**TASK TO CARRY OUT**. The word "Carvings" marks the lines you need; copy each of them from the data.

**INPUT DATA**.
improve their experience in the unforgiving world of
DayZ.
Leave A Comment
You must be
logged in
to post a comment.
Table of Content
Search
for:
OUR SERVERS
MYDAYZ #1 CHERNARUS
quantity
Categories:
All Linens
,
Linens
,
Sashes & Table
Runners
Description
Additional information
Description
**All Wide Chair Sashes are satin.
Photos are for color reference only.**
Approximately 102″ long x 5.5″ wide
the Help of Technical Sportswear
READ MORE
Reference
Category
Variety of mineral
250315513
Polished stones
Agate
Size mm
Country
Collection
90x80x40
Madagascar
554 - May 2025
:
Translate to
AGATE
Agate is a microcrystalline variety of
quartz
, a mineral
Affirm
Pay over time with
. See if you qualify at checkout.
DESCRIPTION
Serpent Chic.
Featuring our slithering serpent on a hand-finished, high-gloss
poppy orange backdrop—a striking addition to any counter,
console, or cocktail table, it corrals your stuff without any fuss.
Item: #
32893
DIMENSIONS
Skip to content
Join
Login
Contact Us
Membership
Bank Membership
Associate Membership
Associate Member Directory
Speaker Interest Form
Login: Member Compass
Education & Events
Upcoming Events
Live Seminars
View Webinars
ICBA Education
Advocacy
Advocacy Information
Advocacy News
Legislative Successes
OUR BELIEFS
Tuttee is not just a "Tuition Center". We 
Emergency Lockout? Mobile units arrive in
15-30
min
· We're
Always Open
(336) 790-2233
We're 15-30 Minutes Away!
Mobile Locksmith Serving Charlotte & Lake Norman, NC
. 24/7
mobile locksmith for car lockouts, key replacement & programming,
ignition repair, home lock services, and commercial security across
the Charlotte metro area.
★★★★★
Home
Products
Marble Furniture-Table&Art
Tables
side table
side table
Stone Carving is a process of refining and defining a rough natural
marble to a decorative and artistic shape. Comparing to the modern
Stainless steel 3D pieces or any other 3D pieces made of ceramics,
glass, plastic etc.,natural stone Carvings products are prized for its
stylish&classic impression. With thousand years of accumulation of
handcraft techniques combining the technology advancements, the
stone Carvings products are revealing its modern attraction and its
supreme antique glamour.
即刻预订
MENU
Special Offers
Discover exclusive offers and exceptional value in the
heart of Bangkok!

**RESPONSE AREA**.
glass, plastic etc.,natural stone Carvings products are prized for its
stone Carvings products are revealing its modern attraction and its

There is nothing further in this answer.